# Adrain Flux



## SkylineBoy (Mar 11, 2005)

Dad phoned up to day about a 400hp R33 GTR , £750! My dad was pleased!


----------



## moleman (Jun 3, 2002)

I wouldn't wish Adrian Flux on Fred West.


----------



## Pulse D (Mar 26, 2005)

I've not had any probs with AF . . . 

Should i be concerned?

M


----------



## moleman (Jun 3, 2002)

In 18 years of driving I've used them on and off with several high performance cars and they were always OK until trying to get money out of them. On both occasions - relating to the same policy - I had to threaten legal action before they paid up.


----------



## tarmac terror (Jul 16, 2003)

A/F...I can tell you a few stories (true of course!) about them. Used to have an old RS2000 which was extensively modded with loads of competition parts which A/F demanded I specify down to,literally,the last nut and bolt.Seems I did a great job building the car as someone else fancied it for themselves without asking  .
Thought that it would be a pretty cut and dried affair getting a payout as I had already disclosed all parts to them and had reciepts for EVERYTHING, even parts from breakers,totalling a tidy sum. Some time later I had the claim chap on the phone telling me that they would give me £1800 for the car. Needless to say that anyone whose built a near group4 rally replica knows that it costs a little bit more than that(!). Obviously I was a bit p1ssed and tried to negotiate this insane offer but was told basically to take it or leave it.
To be fair (well, it has been a long time and I've mellowed slightly  ) most insurers will probably have dragged their heels and tried to get away with paying the smallest sum possible so I dont think they're alone in this.
I suppose it all boils down to the fact that they are,in my experience,very competitive but god help you if your car gets nicked or pranged! I,personally,will not be asking them for a quote when I finally get my R32 GTR.As with all things...."You pays your money........"

TT


----------



## kenan (Apr 29, 2003)

I'v used them on and off, the price is normally good but can be beaten. The paperwork and staff on the other hand ar a joke. I won't go into any detail but would advise you to look elsewhere


----------



## Ajax (Jun 16, 2005)

Must admit, i used them a few years ago on a Chavalier GSI and found the staff abit disorganised. Ie, i was recieving corrospondance that id already recieved or corrospondance that i should have recieved, had to be chased up.
I can remember spending 30 minuites or so on the phone listening to music many a time, trying to chase up stuff that they should have sorted  

Maybe differant these days but then again............


----------



## lynsey444 (Mar 28, 2005)

Must admit i called them for a quote after 30 mins of waiting about got a ridiculas quote and he staff well i can only relay what the rest of the owners on here have said c**p


----------



## Gina GT (Jul 15, 2005)

*Help on insurance pleeze*

undefinedundefined


kenan said:


> I'v used them on and off, the price is normally good but can be beaten. The paperwork and staff on the other hand ar a joke. I won't go into any detail but would advise you to look elsewhere


----------



## Gina GT (Jul 15, 2005)

Hi I have just bought r32 only 2.0 and i need to get insurance can you advise me where is the best place to try? after reading these messages I'm starting to get very worried! and i'm very new to doing this lol


----------



## aspie (Jun 26, 2005)

The best advice is to ring around. www.confused.com can search a vast amount of insurers for you to save time. 
Ring ones which specify Japanese imports or sports cars. Insurance is the second largest section in most yellow pages, so there are lots of options.
Dont just go for cheapest though, you need to know what cover your getting is what you want/need


----------



## 32 GTR Guy NW (Jun 13, 2005)

*FSA*

With effect from the start of this year our industy (Insurance) comes under FSA regulation. There are specific guidelines in respect of the production of documents and the transparency of premiums. There is an awfull lot involved in being compliant and as you are still bound to get a varience in servce levels and knowledge, there should certainaly be no more of these poor call centre style operations were paperwork is non existant and service is the same.
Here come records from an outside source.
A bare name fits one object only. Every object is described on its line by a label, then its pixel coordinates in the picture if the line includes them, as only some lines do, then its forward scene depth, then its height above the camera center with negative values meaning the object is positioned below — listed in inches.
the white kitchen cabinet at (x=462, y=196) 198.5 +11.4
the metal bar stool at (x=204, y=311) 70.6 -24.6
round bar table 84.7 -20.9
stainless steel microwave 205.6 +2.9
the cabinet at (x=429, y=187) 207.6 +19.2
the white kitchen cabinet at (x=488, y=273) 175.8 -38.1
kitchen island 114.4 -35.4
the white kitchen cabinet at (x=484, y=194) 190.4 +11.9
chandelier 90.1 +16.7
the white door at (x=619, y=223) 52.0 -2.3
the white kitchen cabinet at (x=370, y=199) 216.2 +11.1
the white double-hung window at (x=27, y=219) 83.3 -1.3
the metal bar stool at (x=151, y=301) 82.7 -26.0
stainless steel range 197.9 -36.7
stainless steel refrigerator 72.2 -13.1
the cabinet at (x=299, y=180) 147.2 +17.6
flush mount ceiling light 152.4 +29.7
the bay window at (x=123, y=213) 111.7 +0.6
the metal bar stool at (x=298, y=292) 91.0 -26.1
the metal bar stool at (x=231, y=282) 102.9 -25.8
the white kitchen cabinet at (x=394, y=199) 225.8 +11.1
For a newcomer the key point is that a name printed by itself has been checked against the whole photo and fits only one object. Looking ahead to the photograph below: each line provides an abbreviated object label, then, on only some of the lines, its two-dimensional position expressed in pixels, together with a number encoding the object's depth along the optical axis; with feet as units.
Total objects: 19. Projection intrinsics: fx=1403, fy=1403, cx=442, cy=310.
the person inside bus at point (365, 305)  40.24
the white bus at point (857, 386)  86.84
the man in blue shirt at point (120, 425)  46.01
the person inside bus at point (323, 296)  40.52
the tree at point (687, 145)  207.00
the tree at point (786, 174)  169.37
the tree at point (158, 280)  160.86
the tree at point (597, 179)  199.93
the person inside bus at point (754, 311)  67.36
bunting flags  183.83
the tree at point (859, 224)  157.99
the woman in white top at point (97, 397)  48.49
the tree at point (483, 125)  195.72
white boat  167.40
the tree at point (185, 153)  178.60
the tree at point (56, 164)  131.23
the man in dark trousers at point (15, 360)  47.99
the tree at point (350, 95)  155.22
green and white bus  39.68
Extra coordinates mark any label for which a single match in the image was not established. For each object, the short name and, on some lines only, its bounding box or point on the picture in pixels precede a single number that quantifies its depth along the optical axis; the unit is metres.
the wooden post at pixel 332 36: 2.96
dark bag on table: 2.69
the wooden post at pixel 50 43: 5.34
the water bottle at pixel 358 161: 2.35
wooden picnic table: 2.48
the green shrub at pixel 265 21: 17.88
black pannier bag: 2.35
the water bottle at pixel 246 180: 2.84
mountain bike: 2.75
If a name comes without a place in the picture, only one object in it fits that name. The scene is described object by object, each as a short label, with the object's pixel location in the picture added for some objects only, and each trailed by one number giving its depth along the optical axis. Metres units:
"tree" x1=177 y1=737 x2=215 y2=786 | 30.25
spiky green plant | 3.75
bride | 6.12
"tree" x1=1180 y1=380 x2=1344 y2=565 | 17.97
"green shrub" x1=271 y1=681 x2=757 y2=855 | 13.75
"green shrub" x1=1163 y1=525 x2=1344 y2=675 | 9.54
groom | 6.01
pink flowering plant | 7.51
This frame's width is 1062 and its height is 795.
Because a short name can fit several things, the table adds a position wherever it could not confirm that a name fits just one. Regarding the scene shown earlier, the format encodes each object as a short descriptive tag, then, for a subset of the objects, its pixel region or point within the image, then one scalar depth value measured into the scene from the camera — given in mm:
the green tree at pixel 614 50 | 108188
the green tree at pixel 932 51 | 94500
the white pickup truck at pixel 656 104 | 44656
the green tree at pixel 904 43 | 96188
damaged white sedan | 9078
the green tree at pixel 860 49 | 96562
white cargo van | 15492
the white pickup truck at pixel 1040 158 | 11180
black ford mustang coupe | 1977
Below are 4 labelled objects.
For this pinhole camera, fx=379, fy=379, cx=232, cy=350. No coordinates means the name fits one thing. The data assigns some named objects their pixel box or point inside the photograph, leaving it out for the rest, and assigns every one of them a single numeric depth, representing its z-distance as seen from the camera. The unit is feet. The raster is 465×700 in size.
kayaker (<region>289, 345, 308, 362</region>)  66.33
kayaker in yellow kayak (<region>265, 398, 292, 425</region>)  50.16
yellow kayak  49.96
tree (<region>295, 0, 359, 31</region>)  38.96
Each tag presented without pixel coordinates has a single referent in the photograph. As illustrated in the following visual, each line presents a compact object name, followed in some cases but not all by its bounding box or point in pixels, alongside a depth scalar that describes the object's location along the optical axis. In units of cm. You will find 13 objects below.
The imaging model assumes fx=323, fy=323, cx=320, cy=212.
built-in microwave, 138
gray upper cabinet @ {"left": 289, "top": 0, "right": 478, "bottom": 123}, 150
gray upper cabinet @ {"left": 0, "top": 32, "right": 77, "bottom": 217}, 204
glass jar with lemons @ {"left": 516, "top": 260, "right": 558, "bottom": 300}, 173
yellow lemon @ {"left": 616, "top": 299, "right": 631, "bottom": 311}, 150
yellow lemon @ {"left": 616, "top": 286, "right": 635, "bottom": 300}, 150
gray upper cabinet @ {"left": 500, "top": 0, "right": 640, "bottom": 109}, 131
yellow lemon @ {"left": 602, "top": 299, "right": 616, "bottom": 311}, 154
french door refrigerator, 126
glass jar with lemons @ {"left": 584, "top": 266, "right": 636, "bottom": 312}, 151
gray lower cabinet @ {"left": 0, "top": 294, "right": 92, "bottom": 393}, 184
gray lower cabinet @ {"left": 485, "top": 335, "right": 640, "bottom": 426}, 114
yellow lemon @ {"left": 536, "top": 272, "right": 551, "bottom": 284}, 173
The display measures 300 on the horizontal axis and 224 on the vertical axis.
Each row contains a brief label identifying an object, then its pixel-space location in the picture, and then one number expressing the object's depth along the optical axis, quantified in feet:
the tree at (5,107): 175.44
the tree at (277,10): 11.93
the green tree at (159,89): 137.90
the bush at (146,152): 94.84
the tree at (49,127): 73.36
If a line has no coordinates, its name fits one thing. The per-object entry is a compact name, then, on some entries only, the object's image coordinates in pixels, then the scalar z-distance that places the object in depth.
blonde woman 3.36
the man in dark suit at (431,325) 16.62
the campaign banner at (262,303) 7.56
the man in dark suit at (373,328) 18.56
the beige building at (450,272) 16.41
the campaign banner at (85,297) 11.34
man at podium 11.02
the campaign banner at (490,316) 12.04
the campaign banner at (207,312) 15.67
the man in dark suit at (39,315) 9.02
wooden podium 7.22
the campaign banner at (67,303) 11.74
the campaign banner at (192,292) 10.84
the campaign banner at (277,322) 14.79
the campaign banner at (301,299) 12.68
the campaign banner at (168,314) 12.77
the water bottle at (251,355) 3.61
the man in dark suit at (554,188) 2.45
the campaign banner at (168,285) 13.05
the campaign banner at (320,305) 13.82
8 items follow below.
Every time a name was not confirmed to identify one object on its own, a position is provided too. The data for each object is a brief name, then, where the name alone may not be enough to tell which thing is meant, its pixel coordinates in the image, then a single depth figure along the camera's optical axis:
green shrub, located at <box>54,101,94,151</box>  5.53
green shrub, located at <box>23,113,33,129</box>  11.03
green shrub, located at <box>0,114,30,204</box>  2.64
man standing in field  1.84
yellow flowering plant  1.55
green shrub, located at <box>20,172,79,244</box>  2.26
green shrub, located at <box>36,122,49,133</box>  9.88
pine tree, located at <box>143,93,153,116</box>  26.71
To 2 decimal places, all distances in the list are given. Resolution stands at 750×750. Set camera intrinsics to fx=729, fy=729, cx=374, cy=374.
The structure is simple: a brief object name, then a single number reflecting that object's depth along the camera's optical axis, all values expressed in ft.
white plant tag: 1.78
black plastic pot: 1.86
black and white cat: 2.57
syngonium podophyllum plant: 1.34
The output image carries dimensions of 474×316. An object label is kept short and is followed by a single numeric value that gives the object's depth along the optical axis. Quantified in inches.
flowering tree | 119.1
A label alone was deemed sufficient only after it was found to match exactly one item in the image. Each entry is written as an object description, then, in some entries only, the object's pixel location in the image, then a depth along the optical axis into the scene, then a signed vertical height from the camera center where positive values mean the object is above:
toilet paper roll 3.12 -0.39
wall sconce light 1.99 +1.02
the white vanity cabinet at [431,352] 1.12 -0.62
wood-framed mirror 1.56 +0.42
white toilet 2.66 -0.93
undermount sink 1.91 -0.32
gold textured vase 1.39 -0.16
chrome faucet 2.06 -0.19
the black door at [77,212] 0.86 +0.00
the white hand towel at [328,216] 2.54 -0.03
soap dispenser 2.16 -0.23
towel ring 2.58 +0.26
I am not suggesting you use this card all the time but if you have a genuinel greivence then the threat of the financial ombudsman will send most brokers and the like running!


----------



## Mookistar (Feb 5, 2004)

just ring A-plan, awesome quotes.


----------



## Scott (Jun 29, 2001)

Dito,

My current insurer wanted £781 all declared,
A-Plan quoted £630 for the same.    

AF refused to match the quote dispite their letter saying the can't be beaten!

Disapointing really as GTROC also get further discounts.  

I did get quoted £618 for a classic policy, but decided againt it for the time being.

A-Plan, here we come.... :smokin: :smokin:


----------



## hybrid (Jul 10, 2005)

i have usea AF for over 6 years now, always had great help from the staff quote shave always been spot on price wise and when i had a claim they was good too, but you got to remember that they are only the brokers not the people insuring you


----------



## 32 GTR Guy NW (Jun 13, 2005)

A broker has the responsibility to service the insured, thats precisely why a broker exists. Most private policies are now conducted on an EDI basis which essentailly means the insurer is notified of "being on risk" electronically via overnight transmission from broker to insurer. This allows document production to be done "in house" at the brokerage and in these cases there should be no blame proportioned to the insurer for poor timescale in document production or indeed renewal offerings. All the paperwork is the responsibility of the broker and is on hand at pretty much the press of a button.

FSA indicates a 21 day prior notification minimum, of renewal terms to a retail customer and if you dont get your invite in this time I would suggest you would be entitled to an extension in cover. 

Claims settlement is obviously ultimatly the responsibility of the insurer / underwriter.


----------



## Evoo (Jul 23, 2005)

Never had any problems with flux even come claim time.

Rang A Plan when ins on the 172 was up, I told them my renewal quote from Flux and the guy said he had no chance of getting anywhere near it


----------